No, You Did Not Get COVID-19 in the Fall of 2019
slate.com
On Tuesday, KSBW, a news station in Monterey, California, aired a story about California’s potential “herd immunity” to the novel coronavirus. The piece opens by discussing a new study from Stanford Medicine in which researchers are conducting blood tests that detect antibodies, which can show whether an individual has or previously had COVID-19. The reporter then goes on to cite Victor Davis Hanson, a Stanford-affiliated source who advances the theory that COVID-19 might have actually begun spreading in California in fall 2019. “[Stanford’s] data could help to prove COVID-19 arrived undetected in California much earlier than previously thought,” KSBW reported.
The piece has spread widely. An accompanying web story posted to the TV station’s website has been shared more than 58,300 times, and has also been picked up by SFGate.
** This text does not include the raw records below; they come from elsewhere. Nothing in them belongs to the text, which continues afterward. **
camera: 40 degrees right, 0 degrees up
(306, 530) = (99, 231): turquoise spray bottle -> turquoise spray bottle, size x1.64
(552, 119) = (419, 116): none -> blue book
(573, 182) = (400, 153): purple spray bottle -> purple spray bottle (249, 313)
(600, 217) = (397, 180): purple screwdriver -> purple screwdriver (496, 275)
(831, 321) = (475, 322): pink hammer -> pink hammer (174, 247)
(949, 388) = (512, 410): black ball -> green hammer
The theory is appealing to some, particularly those who had respiratory illnesses in late 2019 that they now believe could’ve been COVID-19. In their minds, that might mean they have some immunity to the virus—and if a large portion of Americans have some immunity, we can begin our move out of lockdown. But that theory has no scientific basis, and it spreads dangerous misinformation.
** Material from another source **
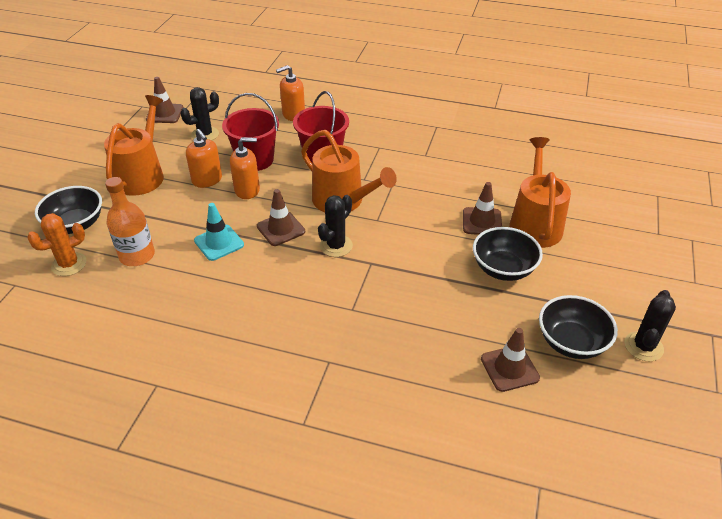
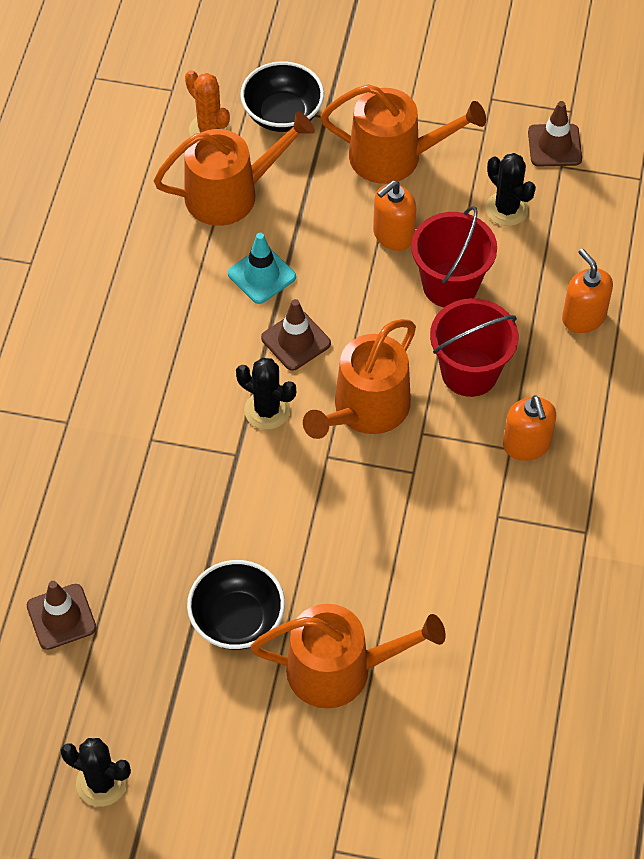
camera: 85 degrees right, 15 degrees up
(137, 255) = (230, 194): orange bottle -> orange watering can
(247, 190) = (376, 287): orange soap dispenser -> orange soap dispenser (526, 445)
(482, 222) = (337, 595): brown traffic cone -> none
(571, 342) = (105, 693): black bowl -> none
Let’s start with the facts. I reached out to Stanford Medicine to try to understand the goals of its antibody test, and how it relates to Hanson’s fall 2019 theory. The short answer on the latter is that it doesn’t. “Our research does not suggest that the virus was here that early,” says Lisa Kim of Stanford’s media relations team.
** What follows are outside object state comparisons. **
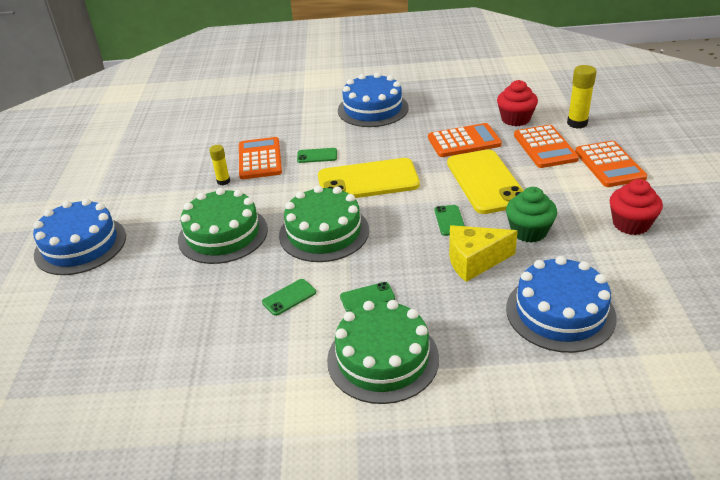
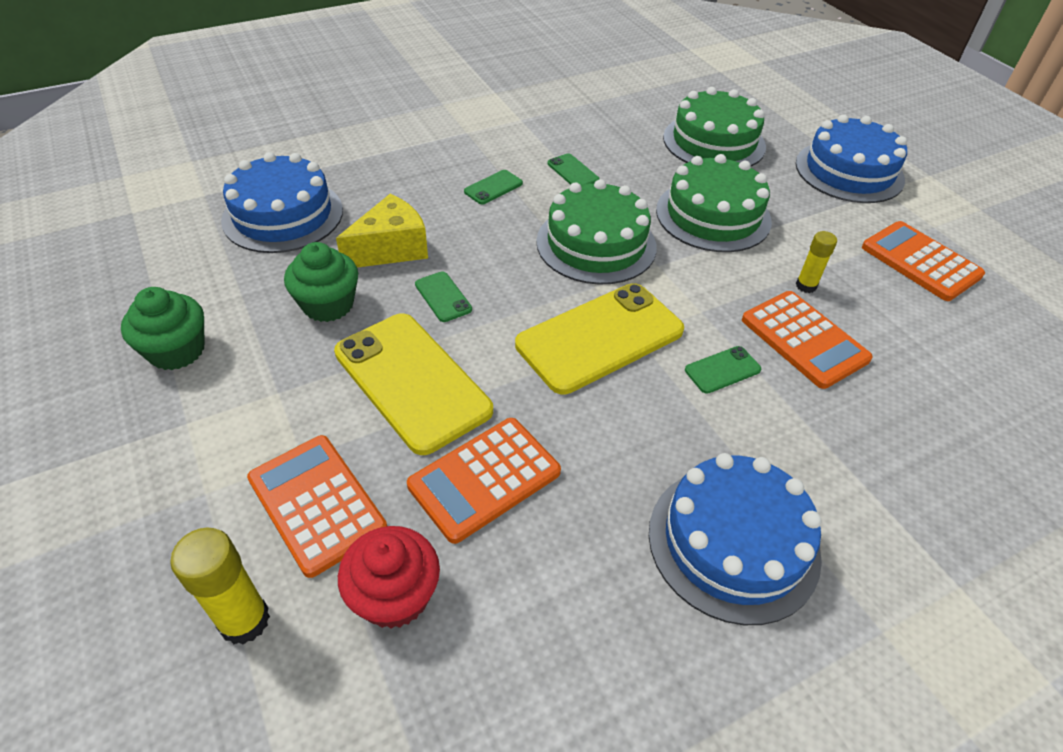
camera: 150 degrees right, 10 degrees up
(289, 297) = (573, 172): green phone -> green phone turned 60 degrees counterclockwise
(383, 358) = (448, 146): green cake -> green cake (714, 142)
(609, 165) = (188, 482): orange calculator -> orange calculator (920, 262)
(631, 224) = (177, 350): red cupcake -> green cupcake

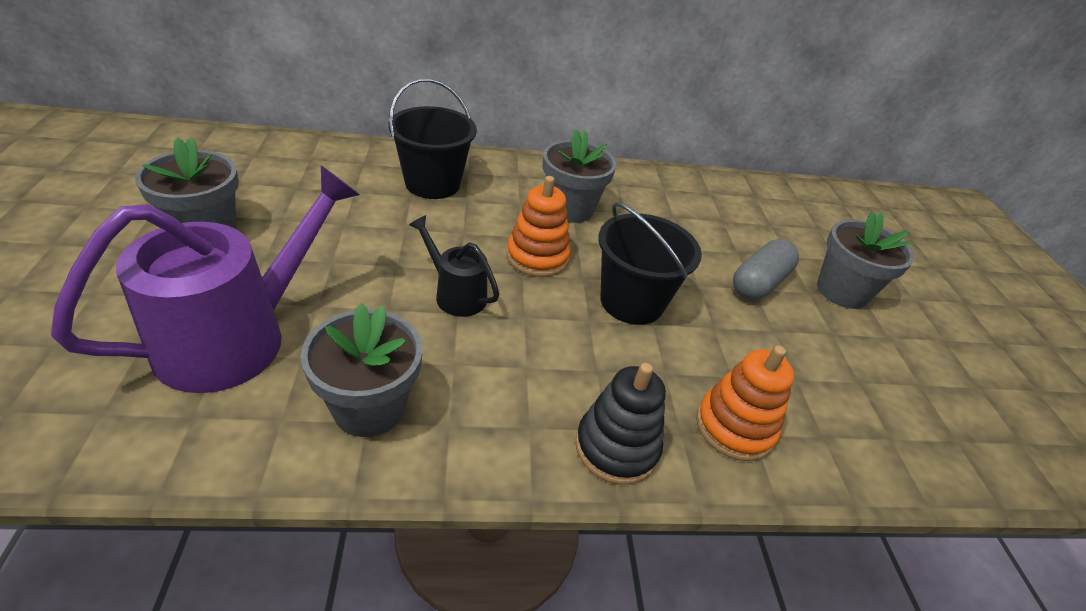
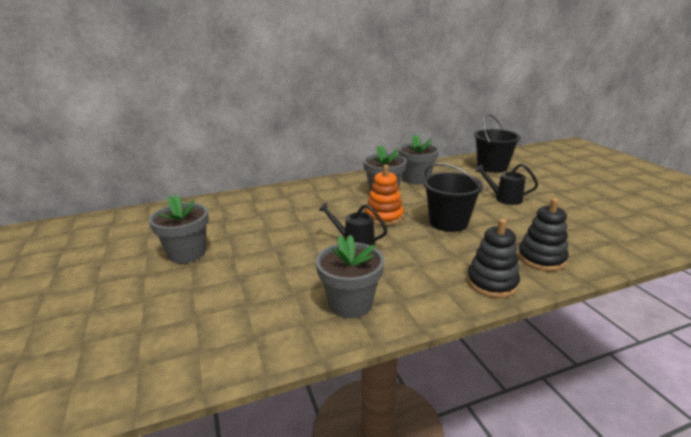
camera: 10 degrees left, 15 degrees down
(238, 336) = (249, 294): purple watering can -> none
(432, 184) = (300, 200): black bucket -> black bucket (492, 167)
(734, 427) = (541, 258): orange stacking toy -> black stacking toy
(759, 283) = (504, 198): grey capsule -> black watering can
(841, 291) = (545, 191): grey flower pot -> grey flower pot (416, 179)

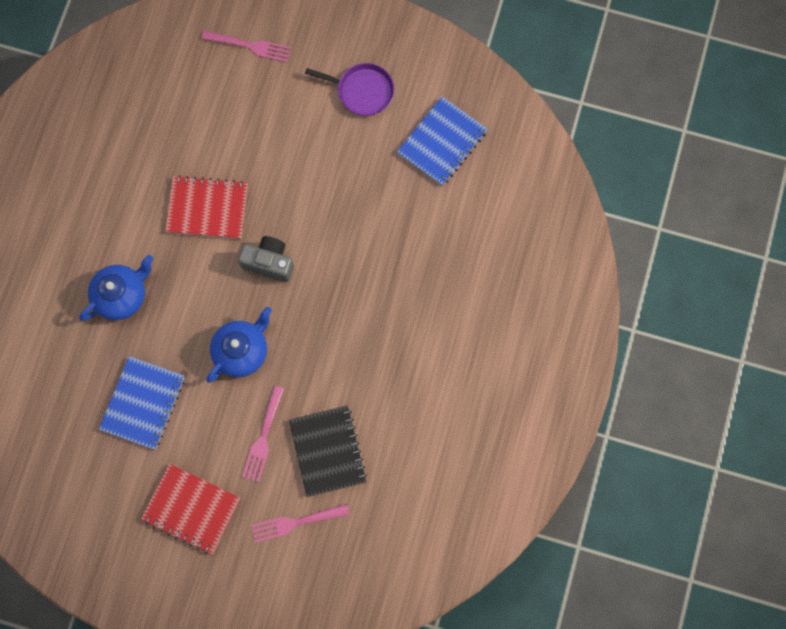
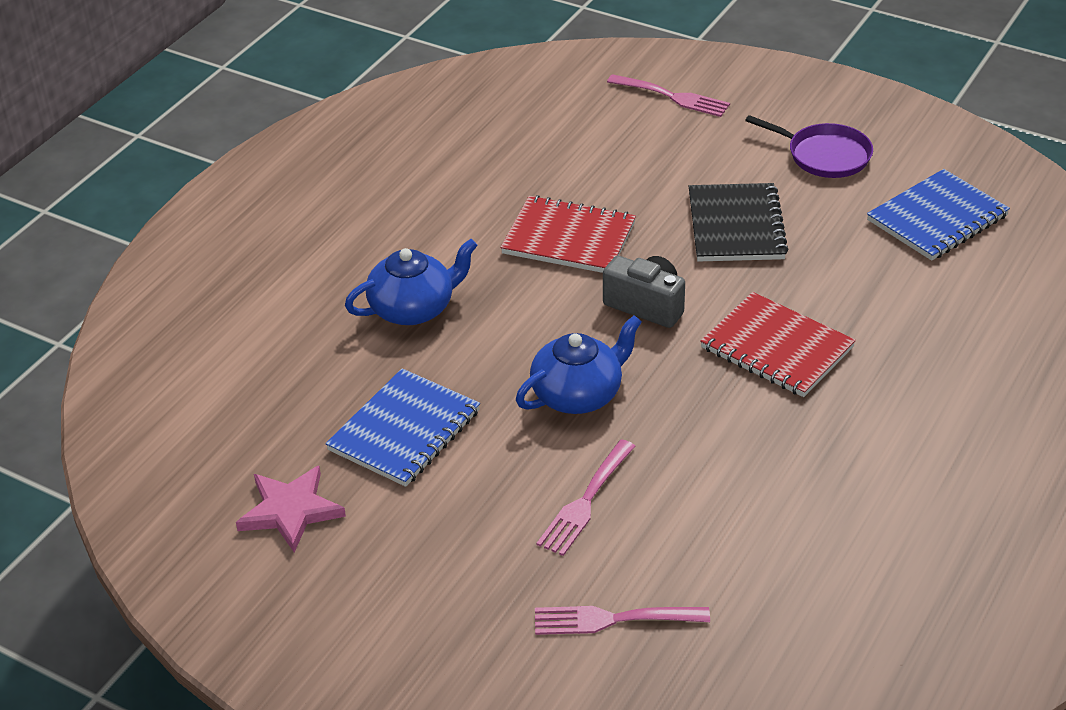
camera: 15 degrees right, 35 degrees down
(92, 482) = (291, 511): none -> pink star
(191, 509) = (440, 571): red notebook -> red notebook (777, 348)
(327, 451) = (689, 535): black notebook -> black notebook (735, 226)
Neither does anyone else’s, it appears. “There is zero probability [SARS-CoV-2] was circulating in fall 2019,” tweeted Trevor Bedford, a computational biologist at Fred Hutchinson Cancer Research Center who has been tracking SARS-CoV-2’s genetic code as it has spread. Allison Black, a genomic epidemiologist working in Bedford’s lab, says this is apparent from researchers’ data. As the virus spreads, it also mutates, much like the way words change in a game of Telephone. By sequencing the virus’s genome from different individual samples, researchers can track strains of the coronavirus back to its origins. They have been continually updating their findings on Nextstrain. (In case you’re wondering, the strains have nothing to do with severity of illness. They’re simply a way to track the virus’s mutations over time.)